--- Supplied passage ---

= England national deaf cricket team =

National sports team

England Deaf Cricket Team represents England and Wales in international Deaf cricket. The team, consisting of players who are Deaf or hearing impaired, is one of the England and Wales Cricket Board's (ECB) four disability teams. Participating in international cricket since 1992, the England Deaf cricket team have been perennial runners-up, achieving this in the 1995/6 and 2005 editions of the Deaf world cups along with the 2011 DICC champions trophy. They are current holders of the Deaf Ashes.

Internationally, Deaf Cricketers must have a minimum hearing loss of 55dB in both ears. On the playing field, players play without their hearing aids/cochlear implants. The England Deaf cricket team has a mixture of BSL users, Sign Supported English users and Spoken English.

The current head coach is Jason Weaver. He is assisted by former captain, Paul Allen.

== Players ==
There are estimated to be over 2,000 Deaf/hearing impaired cricketers in England and Wales.

---

Exercise requirements:
1. Answer these questions from the passage on the England deaf cricket team:
(a) Since what year has the team taken part in international cricket?
(b) What minimum hearing loss must Deaf cricketers have internationally?
(c) Who assists the current head coach?
2. Decide whether each statement agrees with the passage on the England deaf cricket team, and support each verdict with the deciding words from the passage:
(a) Players wear their hearing aids during play.
(b) The team is one of the ECB's four disability teams.
(c) The team currently holds the Deaf Ashes.
3. Print the portion of the passage on the England deaf cricket team between "The current head" and "England and Wales.", inclusive.

--- Items ---

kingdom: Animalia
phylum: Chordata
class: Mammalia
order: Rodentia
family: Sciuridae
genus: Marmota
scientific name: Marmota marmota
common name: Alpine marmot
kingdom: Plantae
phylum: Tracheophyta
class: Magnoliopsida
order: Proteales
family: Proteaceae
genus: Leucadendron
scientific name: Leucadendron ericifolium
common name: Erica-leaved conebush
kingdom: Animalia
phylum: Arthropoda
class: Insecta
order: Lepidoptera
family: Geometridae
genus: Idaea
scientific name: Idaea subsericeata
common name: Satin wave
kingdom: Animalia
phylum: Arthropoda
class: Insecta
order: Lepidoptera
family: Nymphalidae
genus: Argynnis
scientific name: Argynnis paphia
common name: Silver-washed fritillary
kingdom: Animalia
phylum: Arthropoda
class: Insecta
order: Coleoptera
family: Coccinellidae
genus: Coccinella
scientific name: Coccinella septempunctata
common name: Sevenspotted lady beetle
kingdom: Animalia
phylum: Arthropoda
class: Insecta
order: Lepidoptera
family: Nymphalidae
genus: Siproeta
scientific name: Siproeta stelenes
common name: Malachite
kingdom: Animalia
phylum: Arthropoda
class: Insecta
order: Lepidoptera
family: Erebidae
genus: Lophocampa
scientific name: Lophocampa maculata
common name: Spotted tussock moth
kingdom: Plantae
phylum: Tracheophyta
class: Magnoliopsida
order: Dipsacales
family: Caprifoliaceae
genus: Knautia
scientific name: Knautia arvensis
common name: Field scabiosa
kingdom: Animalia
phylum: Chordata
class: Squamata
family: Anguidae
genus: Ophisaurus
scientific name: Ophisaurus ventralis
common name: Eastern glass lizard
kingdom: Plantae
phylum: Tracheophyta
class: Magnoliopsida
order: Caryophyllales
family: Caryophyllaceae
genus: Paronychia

---

Task-by-task solutions:
1.
(a) 1992
(b) 55dB in both ears
(c) Paul Allen, a former captain

2.
(a) No: "On the playing field, players play without their hearing aids/cochlear implants."
(b) Yes: "is one of the England and Wales Cricket Board's (ECB) four disability teams"
(c) Yes: "They are current holders of the Deaf Ashes."

3.
The current head coach is Jason Weaver. He is assisted by former captain, Paul Allen.

== Players ==
There are estimated to be over 2,000 Deaf/hearing impaired cricketers in England and Wales.